* SOURCE DOCUMENT
Painting by Edmund Blair Leighton

Signing the Register, also known as The Wedding Register or Mated, is a painting by Edmund Blair Leighton associated with 1920 due to its exhibition at the Royal Academy Exhibition in that year, making it one of Leighton's later paintings, which is reflected in the skills displayed in its creation.

It is displayed at Bristol City Museum & Art Gallery, where it has been since it was gifted by Lady Lennard in 1948. The preliminary sketch is on sale at Simonis & Buunk Fine Art Dealers for €22,500.

==Description==
The painting depicts a Regency-era couple in the middle of legalising their marriage. They stand before the state official, the witnesses to their signing. The young bride is centred in the painting, poised over the wedding register as she signs it with a sense of significance. She is dressed in a white bridal gown with a long veil, detailed to reflect the period's fashion. Her groom stands beside her, further in the background, dressed in a dark suit and holding his hat as he observes the act with a contemplative expression. Additional figures, the newlyweds' family members and guests, gather behind the couple, engaging in quiet conversation or observing the ceremony; this crowd includes a little girl who leans over to watch the bride sign the register, perhaps contemplating her own wedding day. The background is a room with dark wood panelling and a window that allows some daylight to illuminate the scene, "casting gentle shadows and highlighting the intimate atmosphere".

This subject and atmosphere is true to form for Leighton.

==Interpretation==
Signing the Register highlights the couple's contractual commitment to one another; the painting to be a positive reflection of the customs of the time. The social dynamics and expectations of the time are displayed in their postures: the groom stands erect beside the bride as her representative in society; the bride is bent forward in "loving submission", her white dress representing her purity. The women in the background turn towards their husbands, who stand tall facing forward yet gaze at their wives. Dawson Vásquez writes in Evolving Portraits of the Marriage Liturgy that in Leighton's painting "[t]he relationship between couple and society is defined by law, and the obligations are clear".

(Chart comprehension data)
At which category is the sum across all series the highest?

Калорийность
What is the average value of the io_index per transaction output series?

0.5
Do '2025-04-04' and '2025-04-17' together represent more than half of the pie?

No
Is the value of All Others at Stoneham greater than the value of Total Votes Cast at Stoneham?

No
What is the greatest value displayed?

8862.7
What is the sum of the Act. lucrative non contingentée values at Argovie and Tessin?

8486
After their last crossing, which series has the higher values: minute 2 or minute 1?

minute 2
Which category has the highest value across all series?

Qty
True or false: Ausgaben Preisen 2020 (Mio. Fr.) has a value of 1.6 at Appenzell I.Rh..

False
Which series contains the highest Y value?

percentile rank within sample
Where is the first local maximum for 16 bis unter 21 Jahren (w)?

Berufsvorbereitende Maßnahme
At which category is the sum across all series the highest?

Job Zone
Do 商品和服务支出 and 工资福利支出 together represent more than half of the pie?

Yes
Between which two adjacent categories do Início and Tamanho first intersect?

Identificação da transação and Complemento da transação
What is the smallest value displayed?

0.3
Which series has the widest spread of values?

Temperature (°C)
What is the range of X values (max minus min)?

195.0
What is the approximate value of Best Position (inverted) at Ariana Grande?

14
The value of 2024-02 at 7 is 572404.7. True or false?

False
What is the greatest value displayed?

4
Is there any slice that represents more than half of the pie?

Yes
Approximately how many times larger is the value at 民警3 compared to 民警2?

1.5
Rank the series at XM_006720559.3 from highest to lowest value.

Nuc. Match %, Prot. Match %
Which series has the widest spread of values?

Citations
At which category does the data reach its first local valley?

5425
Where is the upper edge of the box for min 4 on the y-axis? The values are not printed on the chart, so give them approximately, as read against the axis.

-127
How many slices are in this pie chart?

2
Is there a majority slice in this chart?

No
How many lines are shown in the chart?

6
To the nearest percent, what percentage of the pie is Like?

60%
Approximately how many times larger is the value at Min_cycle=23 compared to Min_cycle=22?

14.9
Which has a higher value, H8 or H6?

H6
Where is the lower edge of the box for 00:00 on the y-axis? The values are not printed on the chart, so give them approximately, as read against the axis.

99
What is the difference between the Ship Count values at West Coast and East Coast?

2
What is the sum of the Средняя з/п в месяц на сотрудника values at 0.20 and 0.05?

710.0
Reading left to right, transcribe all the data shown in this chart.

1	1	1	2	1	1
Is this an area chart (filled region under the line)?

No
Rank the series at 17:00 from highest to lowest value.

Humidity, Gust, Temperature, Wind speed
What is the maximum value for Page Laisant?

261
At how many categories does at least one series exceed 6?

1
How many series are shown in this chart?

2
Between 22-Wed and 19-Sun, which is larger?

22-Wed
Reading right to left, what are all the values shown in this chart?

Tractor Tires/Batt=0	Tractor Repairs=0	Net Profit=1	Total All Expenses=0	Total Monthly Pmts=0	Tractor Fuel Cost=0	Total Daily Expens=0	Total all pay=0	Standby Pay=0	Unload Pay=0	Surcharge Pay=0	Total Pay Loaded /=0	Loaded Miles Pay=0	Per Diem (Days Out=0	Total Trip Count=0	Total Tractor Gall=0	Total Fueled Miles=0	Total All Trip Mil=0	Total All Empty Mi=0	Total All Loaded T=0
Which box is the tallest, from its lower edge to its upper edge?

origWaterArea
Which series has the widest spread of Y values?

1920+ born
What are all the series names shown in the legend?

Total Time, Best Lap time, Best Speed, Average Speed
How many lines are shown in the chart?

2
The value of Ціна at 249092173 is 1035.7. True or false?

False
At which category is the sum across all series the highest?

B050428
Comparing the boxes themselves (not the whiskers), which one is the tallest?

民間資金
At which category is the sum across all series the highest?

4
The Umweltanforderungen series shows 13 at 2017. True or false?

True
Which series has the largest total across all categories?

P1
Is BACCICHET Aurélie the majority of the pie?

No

* TASKS TO COMPLETE
1. According to the painting text, who gave the work to Bristol City Museum & Art Gallery, and in what year?
2. Rewrite the painting text from "Signing the Register, also" up to and including "in its creation.", switching "1920" to "1921".

* OUTPUTS BY TASK
1. Lady Lennard gave it in 1948.

2.
Signing the Register, also known as The Wedding Register or Mated, is a painting by Edmund Blair Leighton associated with 1921 due to its exhibition at the Royal Academy Exhibition in that year, making it one of Leighton's later paintings, which is reflected in the skills displayed in its creation.